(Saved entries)
------

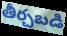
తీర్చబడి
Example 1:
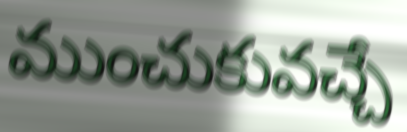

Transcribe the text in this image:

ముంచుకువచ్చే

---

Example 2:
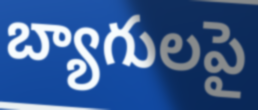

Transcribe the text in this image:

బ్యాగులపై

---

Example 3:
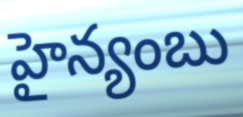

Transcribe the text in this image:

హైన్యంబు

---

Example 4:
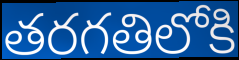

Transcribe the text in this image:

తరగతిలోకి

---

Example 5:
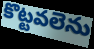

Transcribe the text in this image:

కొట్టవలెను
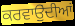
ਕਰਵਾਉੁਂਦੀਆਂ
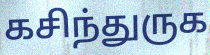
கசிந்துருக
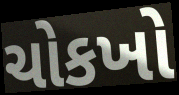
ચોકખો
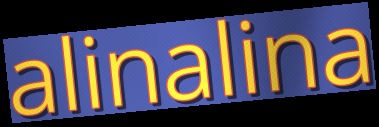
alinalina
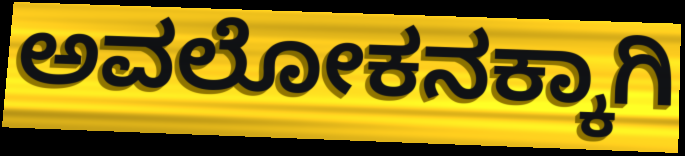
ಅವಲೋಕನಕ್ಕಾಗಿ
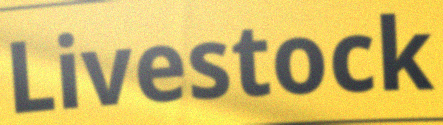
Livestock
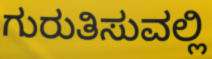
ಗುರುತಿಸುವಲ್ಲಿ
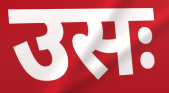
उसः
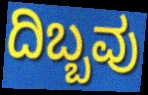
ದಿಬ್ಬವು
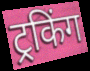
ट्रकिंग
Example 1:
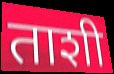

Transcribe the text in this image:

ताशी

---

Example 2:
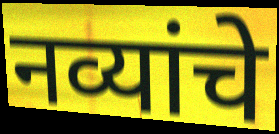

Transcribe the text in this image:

------

• TASK GOAL:
Look through the entries above. Extract each line with the word "Example".

• RESULT FOR THIS EXERCISE:
Example 1:
Example 2:
Example 3:
Example 4:
Example 5:
Example 1:
Example 2:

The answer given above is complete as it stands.